EXERCISE: Print the listing below verbatim, passing over each picture.
==== DATA UNDER STUDY ====
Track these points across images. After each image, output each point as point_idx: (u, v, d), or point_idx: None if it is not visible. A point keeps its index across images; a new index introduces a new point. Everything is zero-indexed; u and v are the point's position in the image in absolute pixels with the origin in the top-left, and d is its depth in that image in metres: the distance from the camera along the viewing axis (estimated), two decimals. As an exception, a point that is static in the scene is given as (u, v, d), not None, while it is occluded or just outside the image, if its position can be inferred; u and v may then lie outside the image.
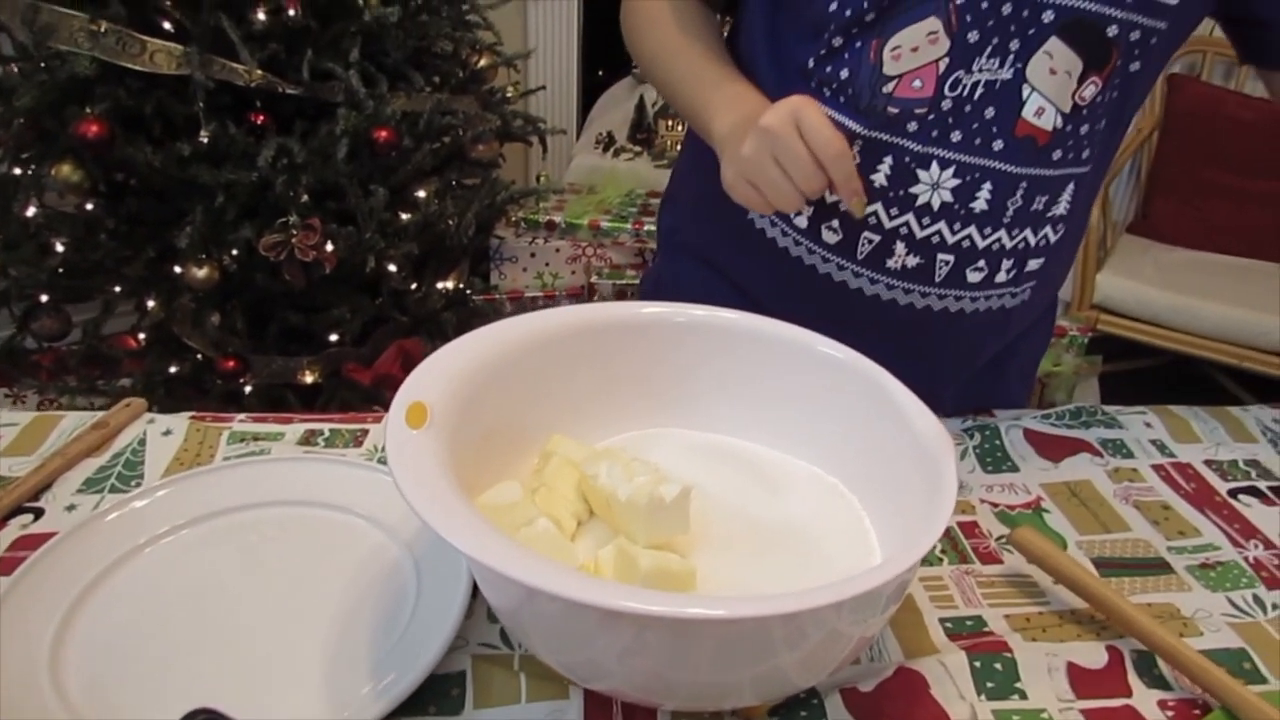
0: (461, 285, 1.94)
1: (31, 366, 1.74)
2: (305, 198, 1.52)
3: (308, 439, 0.77)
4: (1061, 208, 0.75)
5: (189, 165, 1.51)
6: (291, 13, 1.53)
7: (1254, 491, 0.77)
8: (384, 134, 1.59)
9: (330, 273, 1.58)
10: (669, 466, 0.62)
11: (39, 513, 0.67)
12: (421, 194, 1.74)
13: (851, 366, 0.63)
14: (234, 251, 1.57)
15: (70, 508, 0.68)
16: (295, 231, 1.50)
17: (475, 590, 0.60)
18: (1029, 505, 0.74)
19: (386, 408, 1.85)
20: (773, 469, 0.65)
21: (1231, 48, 0.77)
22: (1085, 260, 2.44)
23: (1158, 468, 0.79)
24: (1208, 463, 0.80)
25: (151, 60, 1.49)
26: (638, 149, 2.70)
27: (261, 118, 1.61)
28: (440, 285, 1.89)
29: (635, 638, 0.44)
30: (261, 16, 1.53)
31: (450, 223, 1.79)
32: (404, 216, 1.67)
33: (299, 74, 1.57)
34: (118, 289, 1.70)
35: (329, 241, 1.55)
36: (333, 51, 1.61)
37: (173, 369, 1.75)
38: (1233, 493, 0.76)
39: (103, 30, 1.45)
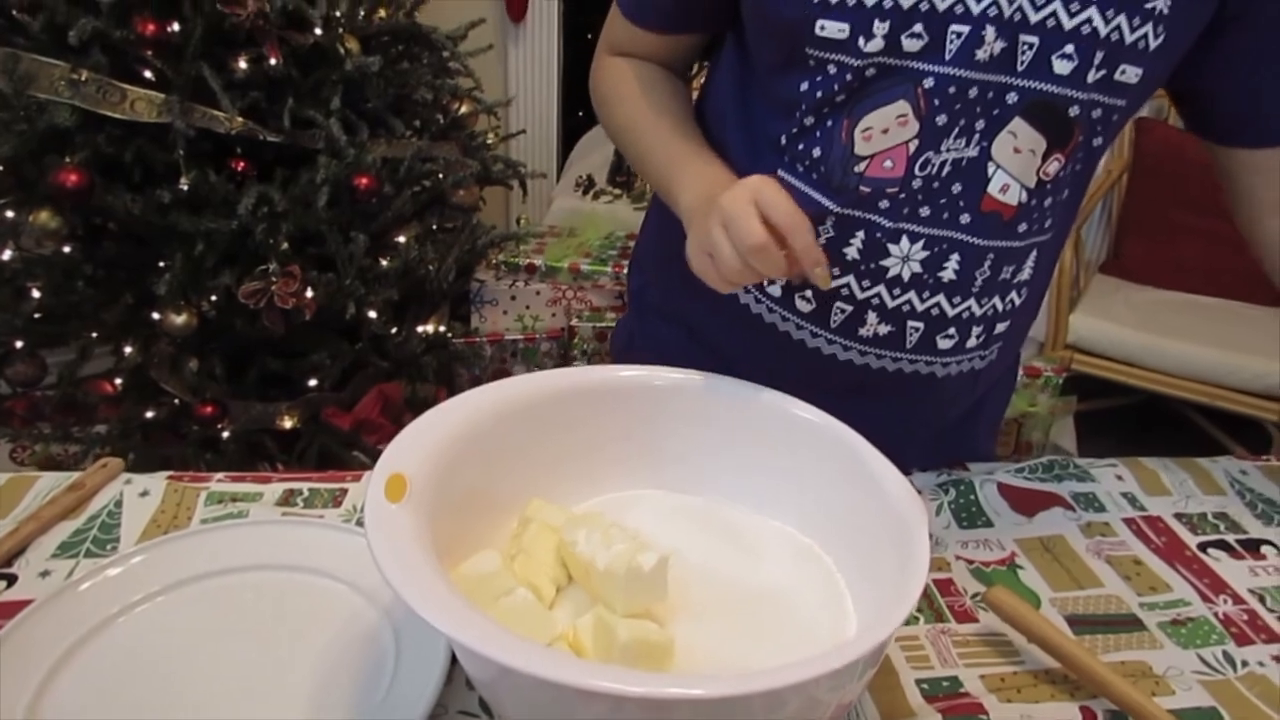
====
SOLUTION:
Track these points across images. After each image, output each point as point_idx: (u, v, d), or point_idx: None if it is not visible. A point keeps its index across images; a new index introduces a new point. Everything is zero-indexed; u and v are the point's position in the image in absolute pixels with the origin in the top-left, and d is its depth in that image in metres: the distance from the camera along the viewing axis (estimated), two decimals. As an exception, a point that is static in the scene is given as (u, v, d), not None, while it is occluded or just outside the image, if its position can be inferred; u and v may then lie outside the image.
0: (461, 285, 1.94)
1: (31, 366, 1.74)
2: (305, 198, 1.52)
3: (308, 439, 0.77)
4: (1061, 208, 0.75)
5: (189, 165, 1.51)
6: (291, 13, 1.53)
7: (1254, 491, 0.77)
8: (384, 134, 1.59)
9: (330, 273, 1.58)
10: (669, 466, 0.62)
11: (39, 513, 0.67)
12: (421, 194, 1.74)
13: (851, 366, 0.63)
14: (234, 251, 1.57)
15: (70, 508, 0.68)
16: (295, 231, 1.50)
17: (475, 590, 0.60)
18: (1029, 505, 0.74)
19: (386, 408, 1.85)
20: (773, 469, 0.65)
21: (1231, 48, 0.77)
22: (1085, 260, 2.44)
23: (1158, 468, 0.79)
24: (1208, 463, 0.80)
25: (151, 60, 1.49)
26: (638, 149, 2.70)
27: (261, 118, 1.61)
28: (440, 285, 1.89)
29: (635, 638, 0.44)
30: (261, 16, 1.53)
31: (450, 223, 1.79)
32: (404, 216, 1.67)
33: (299, 74, 1.57)
34: (118, 289, 1.70)
35: (329, 241, 1.55)
36: (333, 51, 1.61)
37: (173, 369, 1.75)
38: (1233, 493, 0.76)
39: (103, 30, 1.45)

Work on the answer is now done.